Despite the Punjab government’s claims to curb stubble burning, recent data from the Punjab Remote Sensing Centre (PRSC) reveals a 66% jump in farm fires from September 15 to October 2 compared to the same period last year.
On Monday alone, Punjab witnessed an additional 119 incidents of stubble burning, bringing the total count to 456, significantly higher than the 275 incidents recorded during the corresponding period last year, according to PRSC data.
Agriculture experts attribute this rise in stubble burning to a delay in harvesting short-duration paddy varieties due to September rains. The delayed sowing of vegetables compelled farmers in the Majha belt of the state to resort to burning even the waste of basmati residue to prevent losses.
The Majha belt, comprising districts such as Amritsar, Tarn Taran, and Gurdaspur, has contributed to 83% of the total 456 farm fire incidents observed until October 2 this year.
For the seventh consecutive day, Amritsar remained at the top of the list with 71 farm fire incidents, followed by Tarn Taran with 10 and Gurdaspur with one incident.
According to experts from Punjab Agriculture University (PAU), farm fires are primarily concentrated in Amritsar district, where short-duration varieties like Pusa 1509 basmati and non-basmati PR (parmal) 126 were sown. Normally, after harvesting in September, farmers in the Majha region, especially in Amritsar and Tarn Taran districts, transition to vegetable cultivation by the third week of September. However, untimely rains disrupted the harvest, forcing farmers to resort to stubble burning to clear their fields.
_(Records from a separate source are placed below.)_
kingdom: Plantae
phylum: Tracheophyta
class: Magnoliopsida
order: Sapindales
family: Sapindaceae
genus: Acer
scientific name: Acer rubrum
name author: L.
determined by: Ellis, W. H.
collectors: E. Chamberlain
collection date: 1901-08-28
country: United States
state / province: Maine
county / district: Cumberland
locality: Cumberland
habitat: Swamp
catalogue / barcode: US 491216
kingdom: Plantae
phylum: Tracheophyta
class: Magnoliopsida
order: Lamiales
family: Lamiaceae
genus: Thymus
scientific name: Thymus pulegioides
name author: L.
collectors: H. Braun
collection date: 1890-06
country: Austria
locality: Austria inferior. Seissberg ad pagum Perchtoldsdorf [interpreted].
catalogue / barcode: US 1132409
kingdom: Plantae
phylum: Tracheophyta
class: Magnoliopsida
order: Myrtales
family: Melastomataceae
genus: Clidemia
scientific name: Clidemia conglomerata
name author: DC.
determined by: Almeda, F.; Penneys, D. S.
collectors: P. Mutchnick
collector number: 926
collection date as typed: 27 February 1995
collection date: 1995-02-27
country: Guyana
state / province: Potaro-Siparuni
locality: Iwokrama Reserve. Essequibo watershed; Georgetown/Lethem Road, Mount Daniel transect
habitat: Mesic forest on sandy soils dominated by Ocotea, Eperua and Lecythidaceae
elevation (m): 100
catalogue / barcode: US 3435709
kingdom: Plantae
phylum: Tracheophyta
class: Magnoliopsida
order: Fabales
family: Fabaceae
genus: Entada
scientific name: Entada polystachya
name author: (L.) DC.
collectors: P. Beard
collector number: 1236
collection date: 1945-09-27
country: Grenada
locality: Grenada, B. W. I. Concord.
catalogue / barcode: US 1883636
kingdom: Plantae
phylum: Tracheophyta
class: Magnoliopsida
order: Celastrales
In a related trend, data from the Punjab Mandi Board reveals a notable increase in the arrival of non-basmati paddy varieties in state mandis until October 2. This year, 68,000 tonnes of non-basmati varieties have been recorded, compared to 42,000 tonnes during the same period last year, representing a 62% surge. This growth is attributed to the growing popularity of short-variety paddy, particularly the PR-126, aimed at replacing the water-intensive and long-duration PUSA 44 variety, according to state agriculture department officials. On October 2, farmers delivered 26,000 tonnes of paddy to mandis across 17 districts. Of the 68,000 tonnes received in mandis by 8 pm on Monday, government agencies and private parties purchased 16,000 tonnes and 9,500 tonnes, respectively.